Penn Station had a thousand “movements” a day. Although the official terminology referred to trains, not bowels, it seemed to Ken that their rumblings on the loops and curls of track beneath the city could be likened to a huge monster’s digestive tract, to swallowing and then eliminating the population. The LIRR alone scheduled 735 commuter trains a day, and all it took was one ten-minute delay or one cancellation to start a rash of bad jokes on the Internet and a series of protests in the newspaper.

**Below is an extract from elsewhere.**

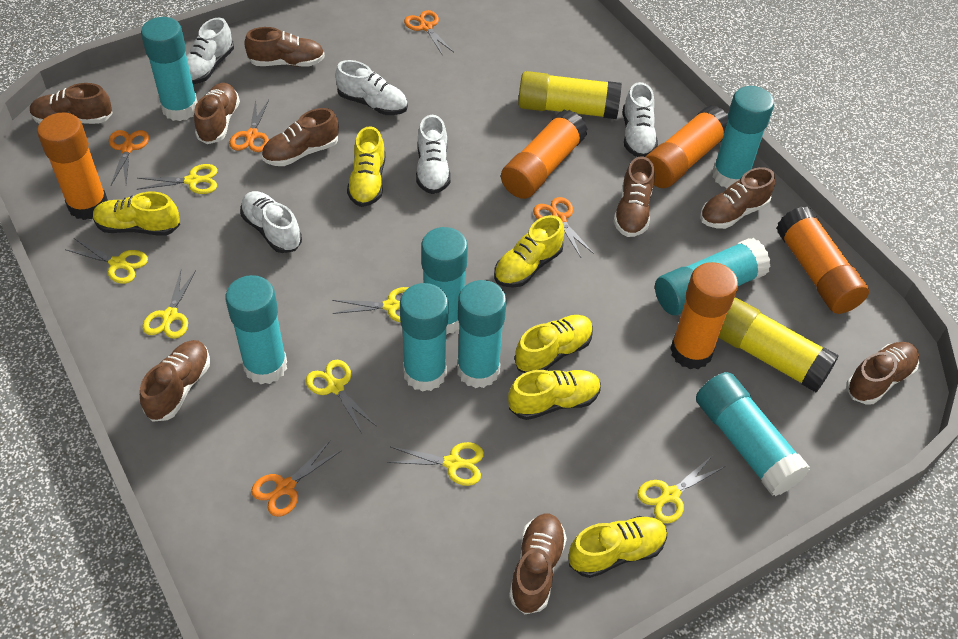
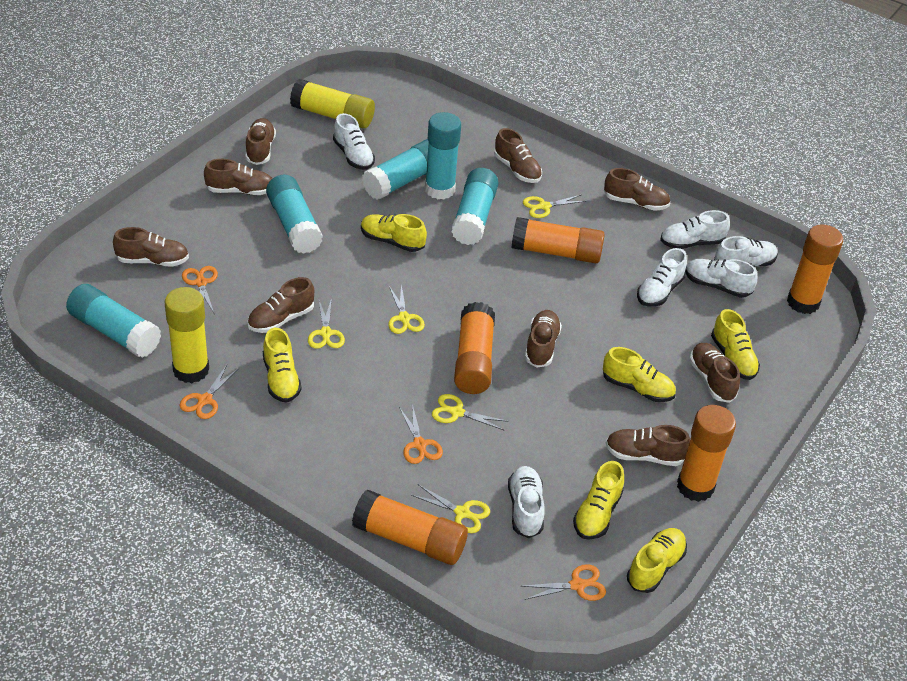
orange scissors: 5 -> 4
turquoise glue stick: 8 -> 5
white shoe: 5 -> 6
yellow scissors: 7 -> 5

Ken went into one of the crowded bar joints, hoping for a cold beer, but he couldn’t get near enough to the bar to order one. He left and walked as close to the center of the waiting room as he could, so he’d have an equal chance of making it to a track on either side. He was anxious for tomorrow morning. He’d leave home early—there shouldn’t be anybody going into the city—pick her up at nine. He’d probably run into heavy traffic going back out, but it just would have been too hectic to try it tonight. Especially with the dog. He knew she wouldn’t want to leave him with anybody or board him and probably would have turned Ken down if he hadn’t invited Honda.